THE TASK: From the data below, please reproduce exactly everything from the line that contains "49 208 9477" down to the line that contains "315 194 9805", with both ends included.

SUPPLIED MATERIAL:
+++
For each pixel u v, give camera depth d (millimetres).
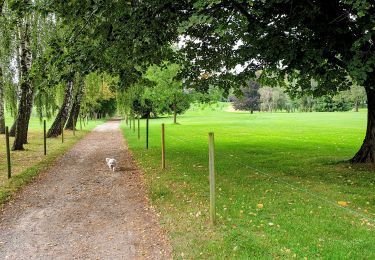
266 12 11898
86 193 11008
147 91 46625
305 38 11711
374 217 7949
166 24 14086
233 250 6305
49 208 9477
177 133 32719
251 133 31656
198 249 6453
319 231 7090
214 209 7566
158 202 9516
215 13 11359
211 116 81562
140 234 7441
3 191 10828
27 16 19156
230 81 17797
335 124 43156
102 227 7961
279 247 6379
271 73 16656
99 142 26766
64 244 7062
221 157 16844
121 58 13992
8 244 7094
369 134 13648
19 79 21984
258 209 8523
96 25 13125
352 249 6227
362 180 11281
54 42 13367
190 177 12250
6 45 19797
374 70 11555
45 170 14773
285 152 18266
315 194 9805
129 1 11797
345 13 10859
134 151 19984
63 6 12469
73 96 32781
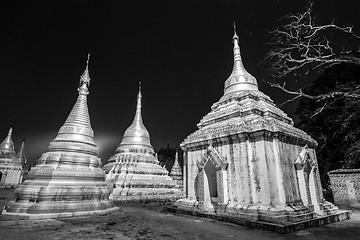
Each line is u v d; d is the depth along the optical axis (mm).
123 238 8414
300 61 20000
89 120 17594
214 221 11656
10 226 10523
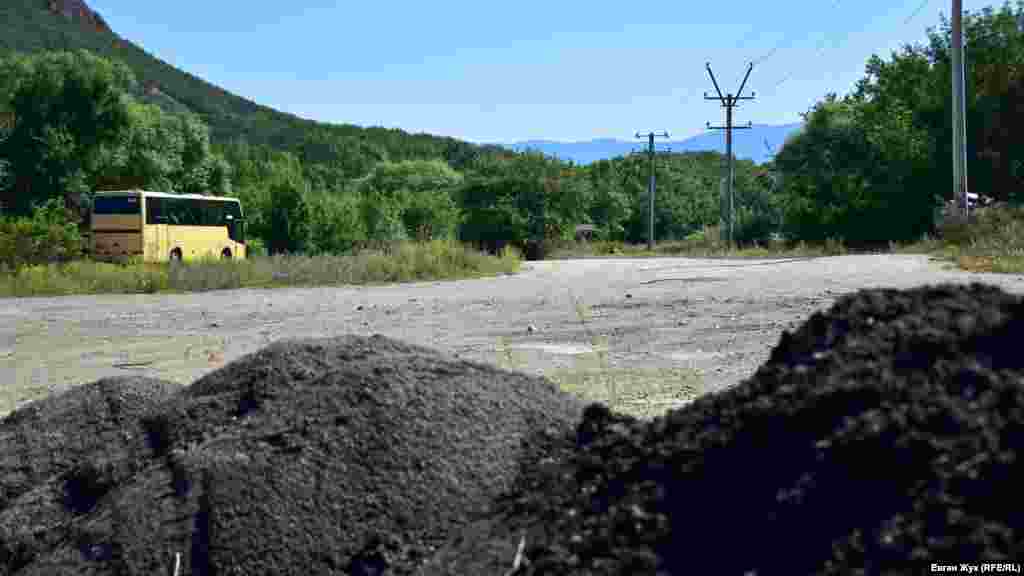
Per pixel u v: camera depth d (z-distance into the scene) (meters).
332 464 3.15
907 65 41.53
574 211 62.66
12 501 3.75
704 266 25.77
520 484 3.01
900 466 2.12
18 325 14.56
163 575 2.96
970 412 2.16
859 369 2.45
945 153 38.03
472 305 15.18
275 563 2.94
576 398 3.68
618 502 2.51
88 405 4.13
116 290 23.25
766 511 2.20
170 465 3.32
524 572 2.45
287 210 63.25
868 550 1.98
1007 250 19.39
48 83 53.91
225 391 3.70
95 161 54.81
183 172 63.62
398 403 3.33
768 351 8.44
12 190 51.59
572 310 13.42
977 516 1.95
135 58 167.50
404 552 2.91
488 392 3.47
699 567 2.16
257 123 163.75
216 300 19.20
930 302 2.70
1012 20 38.59
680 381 7.01
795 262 25.16
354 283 23.83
+++
OUTPUT FOR THIS TASK:
49 208 9477
177 133 32719
251 133 31656
198 249 6453
319 231 7090
214 209 7566
158 202 9516
215 13 11359
211 116 81562
140 234 7441
3 191 10828
27 16 19156
230 81 17797
335 124 43156
102 227 7961
279 247 6379
271 73 16656
99 142 26766
64 244 7062
221 157 16844
121 58 13992
8 244 7094
369 134 13648
19 79 21984
258 209 8523
96 25 13125
352 249 6227
362 180 11281
54 42 13367
190 177 12250
6 45 19797
374 70 11555
45 170 14773
285 152 18266
315 194 9805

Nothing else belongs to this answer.